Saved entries
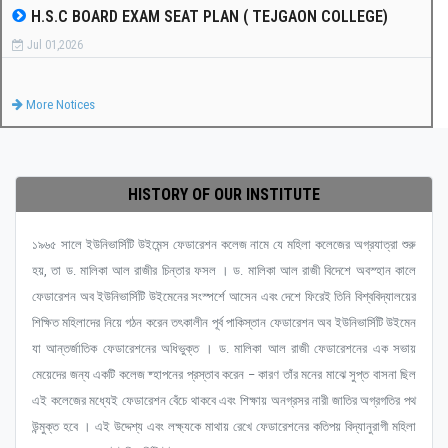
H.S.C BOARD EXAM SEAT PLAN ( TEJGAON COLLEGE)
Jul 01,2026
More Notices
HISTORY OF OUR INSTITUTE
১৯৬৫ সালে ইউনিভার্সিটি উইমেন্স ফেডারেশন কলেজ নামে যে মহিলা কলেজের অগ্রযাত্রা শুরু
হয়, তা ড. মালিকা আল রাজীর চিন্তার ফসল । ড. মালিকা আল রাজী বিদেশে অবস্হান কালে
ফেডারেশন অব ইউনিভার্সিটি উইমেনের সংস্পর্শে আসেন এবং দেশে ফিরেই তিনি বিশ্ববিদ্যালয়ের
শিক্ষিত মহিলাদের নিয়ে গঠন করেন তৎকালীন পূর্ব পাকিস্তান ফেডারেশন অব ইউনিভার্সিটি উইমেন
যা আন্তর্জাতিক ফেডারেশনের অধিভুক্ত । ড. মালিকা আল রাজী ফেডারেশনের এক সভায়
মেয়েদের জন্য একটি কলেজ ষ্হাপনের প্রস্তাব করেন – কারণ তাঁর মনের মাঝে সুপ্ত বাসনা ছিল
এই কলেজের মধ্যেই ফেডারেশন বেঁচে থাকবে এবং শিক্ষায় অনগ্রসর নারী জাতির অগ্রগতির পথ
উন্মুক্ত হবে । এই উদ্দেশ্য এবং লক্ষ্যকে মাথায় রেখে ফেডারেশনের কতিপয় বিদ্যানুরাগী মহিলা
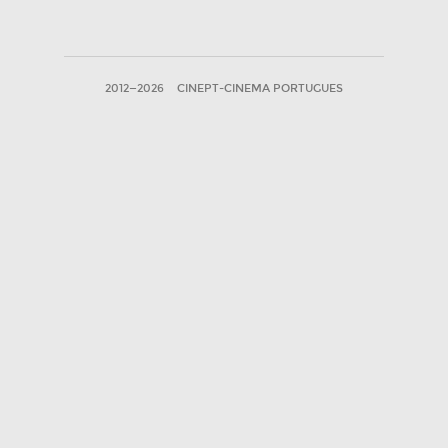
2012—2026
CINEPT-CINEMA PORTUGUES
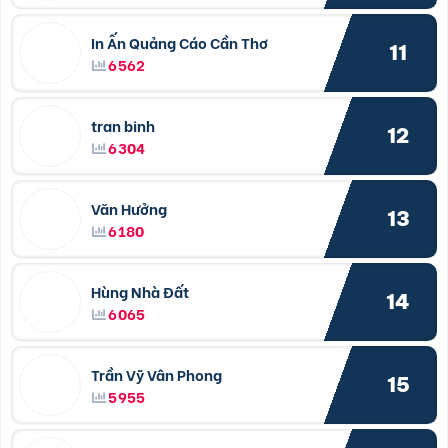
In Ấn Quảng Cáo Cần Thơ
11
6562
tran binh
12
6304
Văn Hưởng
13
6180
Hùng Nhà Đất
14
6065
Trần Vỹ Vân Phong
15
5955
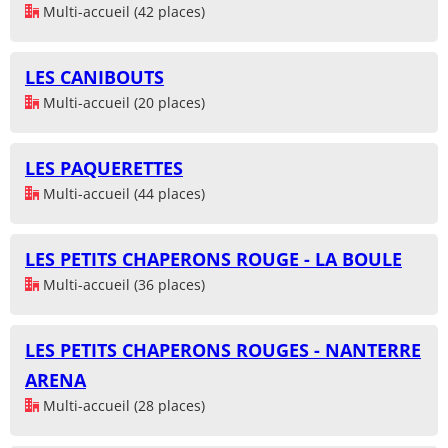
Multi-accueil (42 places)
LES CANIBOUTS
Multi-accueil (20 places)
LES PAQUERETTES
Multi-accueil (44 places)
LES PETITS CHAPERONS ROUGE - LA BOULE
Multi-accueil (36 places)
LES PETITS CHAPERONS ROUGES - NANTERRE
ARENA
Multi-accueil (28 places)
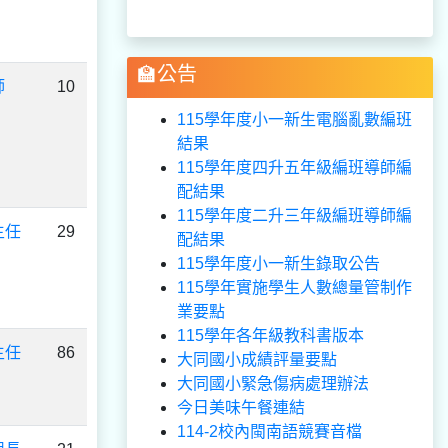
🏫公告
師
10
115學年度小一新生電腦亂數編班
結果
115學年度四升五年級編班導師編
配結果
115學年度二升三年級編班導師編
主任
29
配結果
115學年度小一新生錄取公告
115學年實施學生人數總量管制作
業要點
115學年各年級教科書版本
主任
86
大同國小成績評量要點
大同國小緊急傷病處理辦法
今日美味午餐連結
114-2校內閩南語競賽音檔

WORK REQUEST
Could you write out the records again exactly, omitting each image?

ANSWER TO THE PROBLEM
H.S.C BOARD EXAM SEAT PLAN ( TEJGAON COLLEGE)
Jul 01,2026
More Notices
HISTORY OF OUR INSTITUTE
১৯৬৫ সালে ইউনিভার্সিটি উইমেন্স ফেডারেশন কলেজ নামে যে মহিলা কলেজের অগ্রযাত্রা শুরু
হয়, তা ড. মালিকা আল রাজীর চিন্তার ফসল । ড. মালিকা আল রাজী বিদেশে অবস্হান কালে
ফেডারেশন অব ইউনিভার্সিটি উইমেনের সংস্পর্শে আসেন এবং দেশে ফিরেই তিনি বিশ্ববিদ্যালয়ের
শিক্ষিত মহিলাদের নিয়ে গঠন করেন তৎকালীন পূর্ব পাকিস্তান ফেডারেশন অব ইউনিভার্সিটি উইমেন
যা আন্তর্জাতিক ফেডারেশনের অধিভুক্ত । ড. মালিকা আল রাজী ফেডারেশনের এক সভায়
মেয়েদের জন্য একটি কলেজ ষ্হাপনের প্রস্তাব করেন – কারণ তাঁর মনের মাঝে সুপ্ত বাসনা ছিল
এই কলেজের মধ্যেই ফেডারেশন বেঁচে থাকবে এবং শিক্ষায় অনগ্রসর নারী জাতির অগ্রগতির পথ
উন্মুক্ত হবে । এই উদ্দেশ্য এবং লক্ষ্যকে মাথায় রেখে ফেডারেশনের কতিপয় বিদ্যানুরাগী মহিলা
2012—2026
CINEPT-CINEMA PORTUGUES
In Ấn Quảng Cáo Cần Thơ
11
6562
tran binh
12
6304
Văn Hưởng
13
6180
Hùng Nhà Đất
14
6065
Trần Vỹ Vân Phong
15
5955
Multi-accueil (42 places)
LES CANIBOUTS
Multi-accueil (20 places)
LES PAQUERETTES
Multi-accueil (44 places)
LES PETITS CHAPERONS ROUGE - LA BOULE
Multi-accueil (36 places)
LES PETITS CHAPERONS ROUGES - NANTERRE
ARENA
Multi-accueil (28 places)
🏫公告
師
10
115學年度小一新生電腦亂數編班
結果
115學年度四升五年級編班導師編
配結果
115學年度二升三年級編班導師編
主任
29
配結果
115學年度小一新生錄取公告
115學年實施學生人數總量管制作
業要點
115學年各年級教科書版本
主任
86
大同國小成績評量要點
大同國小緊急傷病處理辦法
今日美味午餐連結
114-2校內閩南語競賽音檔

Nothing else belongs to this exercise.